E non parliamo di una questione di marketing o commerciale, ma di esigenze specifiche. La pelle ricca di melanina è caratterizzata da una maggiore tendenza all’iperpigmentazione post-acne o irritazione; da un aspetto oleoso che nasconde una disidratazione sottostante; da una predisposizione a condizioni come dermatiti, follicoliti o macchie scure, spesso aggravate da prodotti inadatti. Infine, la pelle scura è caratterizzata da una molteplicità di sottotoni variabili: freddi, caldi o neutri, spesso ignorati dalle gamme standard.
Quindi non si tratta di una “problematica dermatologica”, ma di una diversità fisiologica che merita attenzione e formulazioni dedicate. Quel che serve è un’offerta su misura.
Il ritardo italiano: quando la rappresentanza è invisibile
Seppur con numeri meno strutturati, in Italia la dinamica è simile: pochi brand realmente inclusivi, nei negozi offerta ridotta, scarsa formazione di chi consiglia i prodotti. Insomma, anche da noi la cosmetica per le pelli scure sembra quasi una corsa ad ostacoli.
“In Italia è ancora più difficile trovare gamme o brand dedicati alle pelli scure e spesso anche i brand globali non importano colori, e i consumatori spesso si arranggiano a creare il proprio tono.
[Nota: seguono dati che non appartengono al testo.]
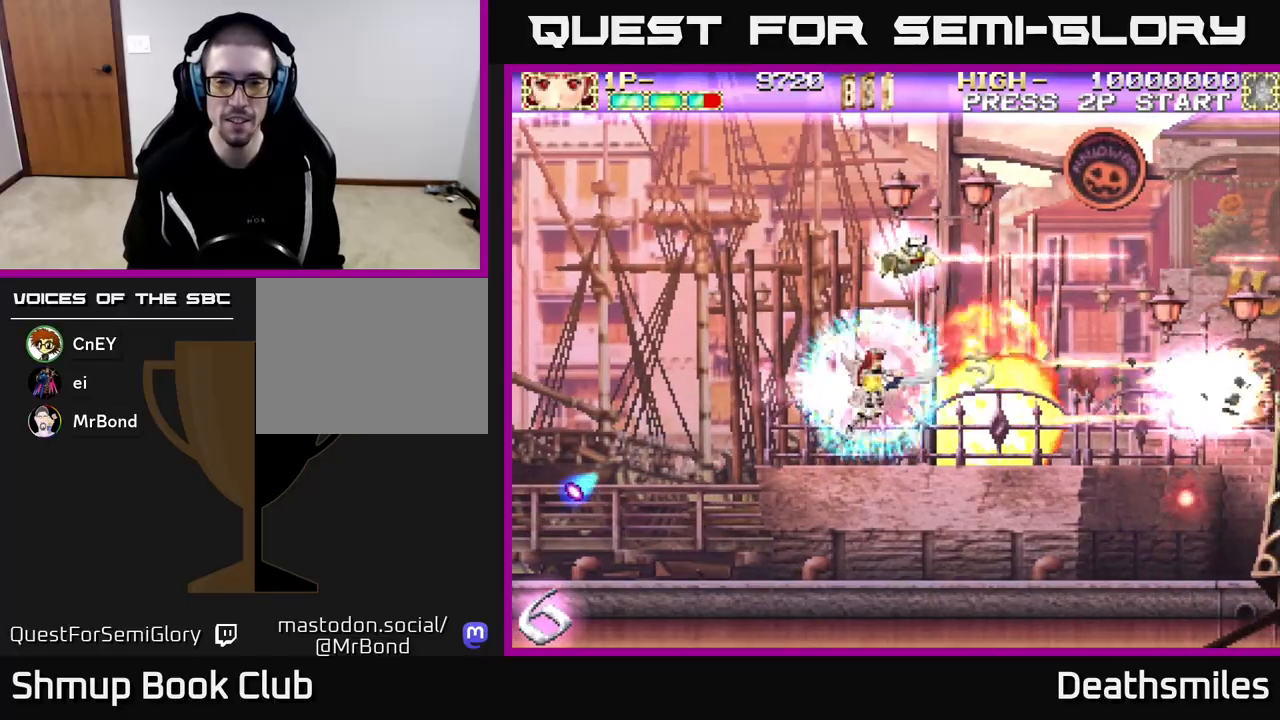
{"buttons": ["B", "DPAD_LEFT"], "events": [[17, "DPAD_LEFT", "up"], [17, "R2", "up"], [83, "DPAD_RIGHT", "down"], [383, "DPAD_RIGHT", "up"], [433, "DPAD_LEFT", "down"]]}
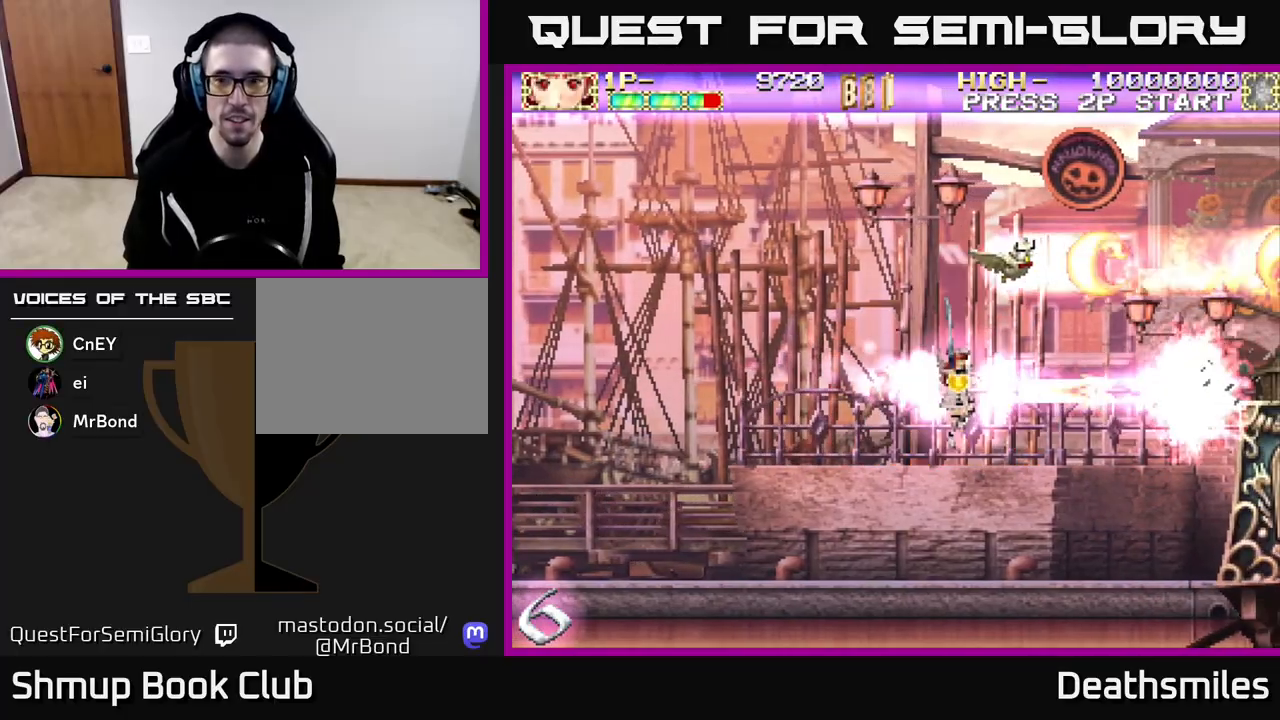
{"buttons": ["B", "DPAD_LEFT"], "events": [[50, "DPAD_LEFT", "up"], [100, "DPAD_RIGHT", "down"], [317, "DPAD_RIGHT", "up"], [367, "DPAD_LEFT", "down"]]}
Per molte persone con pelle scura o olivastra, il make-up è una sfida quotidiana, trovare il giusto colore spesso significa mescolare più prodotti, ordinare online o affidarsi a marchi stranieri” prosegue Priore.
Ma non è tutto. Il problema riguarda anche lo spazio dedicato a questi prodotti nei retail fisici e l’assortimento disponibile. “In molte profumerie italiane, l’offerta cosmetica per pelli scure è scarsa. Se è vero che esistono linee inclusive internazionali come Lancôme, Fenty Beauty, MAC o Bobbi Brown, il problema è che non sono disponibili ovunque. accade, inoltre, che nei punti vendita fisici i prodotti per la pelle scura siano spesso relegati agli angoli o assenti del tutto e che il personale raramente sia formato per consigliare tonalità per diverse etnie o per sottotoni specifici”.
Tecnologia e innovazione al servizio dell’inclusività
Tecnologie e innovazioni, come l’intelligenza artificiale, possono essere di grande aiuto per colmare i divari esistenti e per sviluppare prodotti più inclusivi. “Molti brand di make-up oltreoceano hanno creato algoritmi che permettono di individuare il colore della pelle e ricevere consigli personalizzati su colore e sottotono, pescando tra i marchi presenti sul mercato. Uno strumento utile anche per i mercati europei dove la gamma disponibile nei negozi è ancora ridotta”.
Attenzione dunque perché, anche in Italia, colmare il divario significa non solo essere più giusti, ma anche più lungimiranti dal punto di vista economico. L’aumento della popolazione afro discendente, multietnica e mista nel nostro Paese è già una realtà. E la loro richiesta di rappresentanza passa anche attraverso lo scaffale di un negozio di bellezza. L’inclusività non è una nicchia, ma il nuovo standard. “Formulare prodotti adatti, distribuire con equità, formare il personale e ascoltare davvero le esigenze di ogni tipo di pelle non è un favore: è il futuro” conclude Romualdo Priore.